Entretenir au sein de l’école et de la
république les diversités linguistiques et culturelles n’apparaît pas comme la possible condition de la réciprocité et du métissage par exemple. La critique de l’impôt
idiomatique génère le contraire de l’effet souhaité puisqu’elle aggrave la
marginalité et exhibe le stigmate des différences. En ce sens, la violence serait
un coût dramatique mais un coût nécessaire. Ainsi la norme précèdera-t-elle les
discours. L’usage approprié de la langue
de référence réserve en mémoire l'idée d'un bon
usage aux implications socio-politiques manifestes, et il resterait à
circonscrire rigoureusement ce qu’on appelle « usage approprié ». De
manière plus générale, l’appel scrupuleux aux différences partagées est plein
de bonne conscience, car « l’ouverture au sens de l’autre » est
toujours fonction du « même » (123). Le discours moral sur
l’étranger, si l’on entend par discours moral « le réglage du rapport à
autrui selon la norme de réciprocité » (RR, 49) se concilie par l’identité et l’identitaire
– avec leurs composantes ethnocentriques : « Reconnaître les immigrés
parmi nous comme des individus de plein exercice, c’est les pourvoir d’une
connaissance approfondie de notre culture, seule à même de leur permettre de s’y conduire à leur guise, y
compris pour renouer de manière dominée avec leur civilisation de provenance.

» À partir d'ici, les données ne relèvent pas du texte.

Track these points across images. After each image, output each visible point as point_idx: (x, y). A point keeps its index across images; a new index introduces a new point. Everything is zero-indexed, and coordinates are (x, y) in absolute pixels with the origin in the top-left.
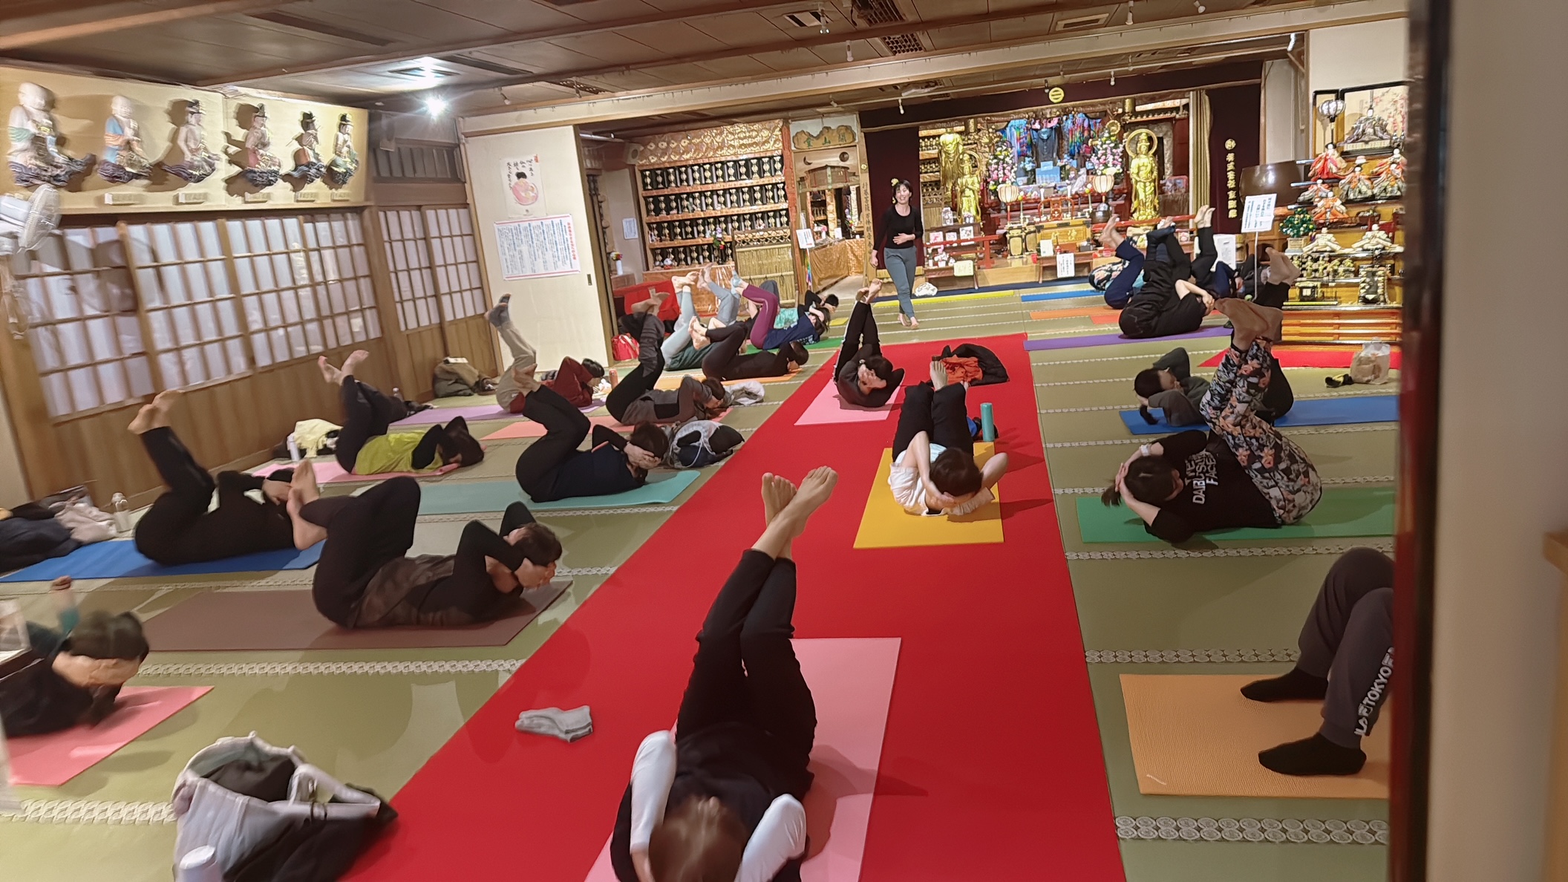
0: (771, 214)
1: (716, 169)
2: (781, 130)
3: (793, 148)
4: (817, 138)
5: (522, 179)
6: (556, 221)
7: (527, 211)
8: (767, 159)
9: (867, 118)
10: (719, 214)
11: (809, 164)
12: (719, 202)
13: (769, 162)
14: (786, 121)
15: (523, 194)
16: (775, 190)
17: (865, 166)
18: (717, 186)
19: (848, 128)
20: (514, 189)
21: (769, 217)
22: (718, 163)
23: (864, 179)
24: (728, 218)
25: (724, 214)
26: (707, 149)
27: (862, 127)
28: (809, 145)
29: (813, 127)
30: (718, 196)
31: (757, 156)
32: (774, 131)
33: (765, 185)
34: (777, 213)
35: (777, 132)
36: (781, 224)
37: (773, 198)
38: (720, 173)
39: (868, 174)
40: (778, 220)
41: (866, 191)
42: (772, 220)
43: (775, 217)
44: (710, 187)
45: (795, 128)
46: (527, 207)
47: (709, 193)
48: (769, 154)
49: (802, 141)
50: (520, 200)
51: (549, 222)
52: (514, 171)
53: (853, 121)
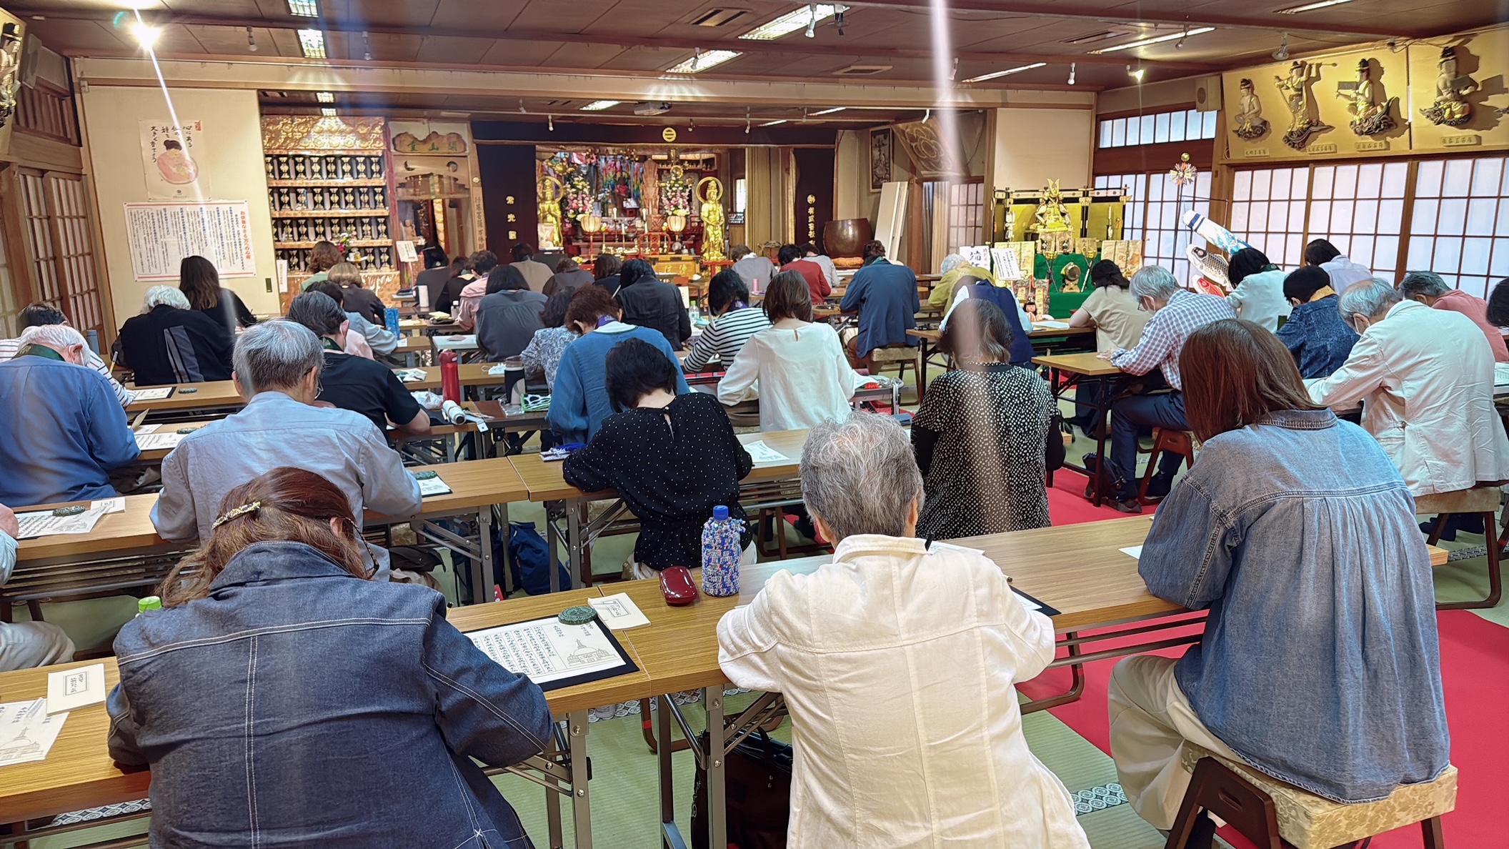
0: (366, 221)
1: (296, 163)
2: (382, 127)
3: (393, 150)
4: (425, 141)
5: (173, 150)
6: (226, 208)
7: (179, 192)
8: (362, 159)
9: (479, 129)
10: (300, 216)
11: (408, 169)
12: (298, 202)
13: (364, 163)
14: (388, 118)
15: (174, 170)
16: (371, 194)
17: (476, 180)
18: (298, 183)
19: (459, 136)
20: (161, 163)
21: (363, 224)
22: (299, 156)
23: (477, 193)
24: (312, 221)
25: (307, 216)
26: (287, 138)
27: (475, 137)
28: (413, 149)
29: (419, 130)
30: (298, 194)
31: (352, 153)
32: (373, 128)
33: (359, 187)
34: (374, 220)
35: (377, 129)
36: (379, 233)
37: (368, 203)
38: (300, 168)
39: (480, 189)
40: (373, 228)
41: (478, 206)
42: (367, 228)
43: (370, 224)
44: (289, 183)
45: (396, 128)
46: (179, 187)
47: (286, 190)
48: (366, 153)
49: (406, 143)
50: (168, 176)
51: (214, 208)
52: (162, 138)
53: (464, 131)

Pas d’accession à la citoyenneté politique et sociale sans le détour “violent”
de cette dépossession et de cette acquisition. » (D , 123)
Dès lors que la citoyenneté apparaît comme le
gage de l’universel, elle exige de se défaire de tout particularisme. Cela
n’est possible que dans un rapport entre savoir et pouvoir. Car il s’agit pour
l’étranger d’atteindre à une maîtrise qui l’arrache à sa position de dominé.
Dans ce cadre, toute réversibilité est exclue. Ainsi que le suggère l’italique,
« notre culture » reste le foyer de référence,
elle est « seule à même » de libérer l’immigré. À aucun moment il
n’est par exemple envisagé que l’étranger en sa culture puisse être la
condition d’une ouverture de l’« indigène » à sa propre culture, plus
radicalement encore, que l’étranger déplace sinon transforme l’opposition du
même et de l’autre. Fait perceptible au transfert qui s’opère entre « notre culture » et « leur civilisation de provenance ».
Abusivement appariées, culture / civilisation, les notions ne se recouvrent pas
pourtant. Du moins leur symétrie supposée est-elle l’occasion d’expliciter le
sens du clivage énoncé au début : d’un côté, l’assimilation réussie des
Picards, des Bretons et des Polonais, de l’autre, la résistance des Sénégalais
et de l’Islam. Les critères déployés ne sont pas de même nature : géographiques,
linguistiques, nationaux, religieux. La ligne de démarcation est évidemment civilisationnelle, le lien qui unit langues et cultures n’y
est pour rien : à titre régional ou national, les Picards, les Bretons et
les Polonais appartiennent tous à l’aire européenne. L’Islam contraste par la
force de rayonnement de ses caractéristiques religieuses. Les Sénégalais, en
plus d’une appartenance nationale, indexent l’histoire du colonialisme
français. En termes de civilisation, il demeure donc toujours une zone
d’étrangeté irréductible qui partage et oppose les individus.